There is even a bit of intrigue: When opponents of the Mecosta Township site mounted a petition drive to challenge the zoning change, lawyers for Perrier’s local boosters hired detectives to investigate signature collection. In nearby Morton Township, a clerk dismissed a similar referendum petition on a technicality: The petition referred to two ordinance changes; under Michigan law each change requires its own petition and referendum. This despite the fact that nearly 500 valid signatures were gathered — easily exceeding the 135 needed to call an election. A court has since upheld the dismissal of the referendum petition.

Though the odds would seem to be against her, Swier is unbowed. Many of her neighbors are retired and spend the winters down south. As these home-owners return to find a new corporate neighbor, local ire is on the rise. “We’ve done all this without the snowbirds,” says Swier. “The snowbirds are very upset.”

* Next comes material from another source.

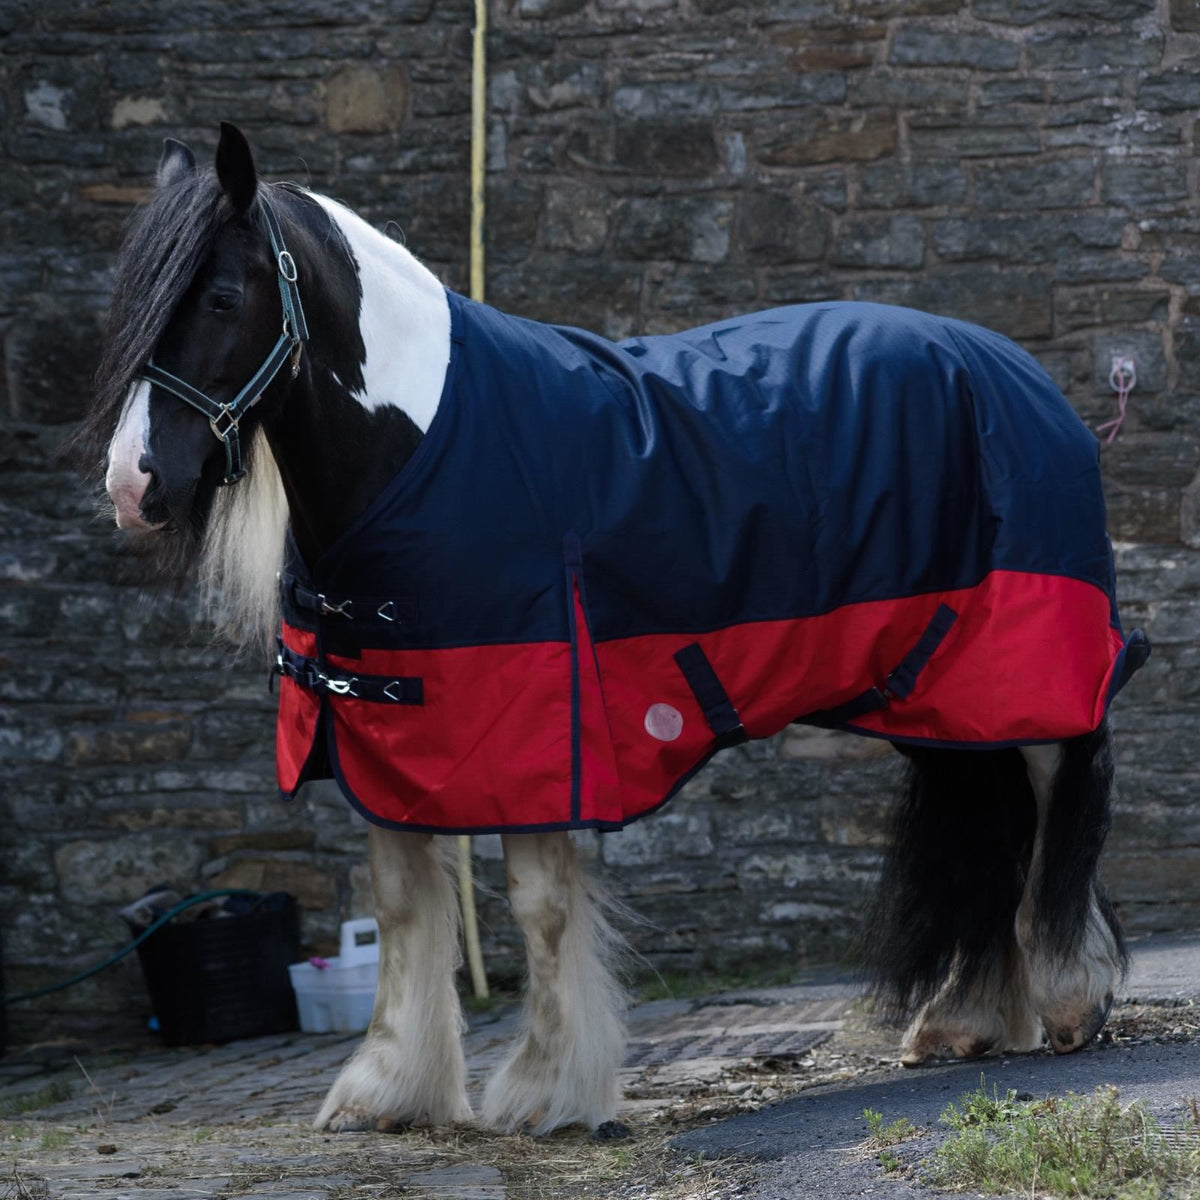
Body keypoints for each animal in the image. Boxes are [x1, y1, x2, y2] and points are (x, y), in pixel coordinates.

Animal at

For encouragement, Swier and MCWC have only to look across Lake Michigan toward Wisconsin, where opponents continue to aggressively combat Perrier’s P.R. efforts (which the company keeps up in anticipation of the need for another Midwestern plant within a decade). As Wisconsin opponents go forward with their lawsuit, one battle appears won: The joint finance committee of the state Senate has passed a bipartisan budget amendment, 14-2, requiring a full environmental impact study of high-capacity wells for water bottlers.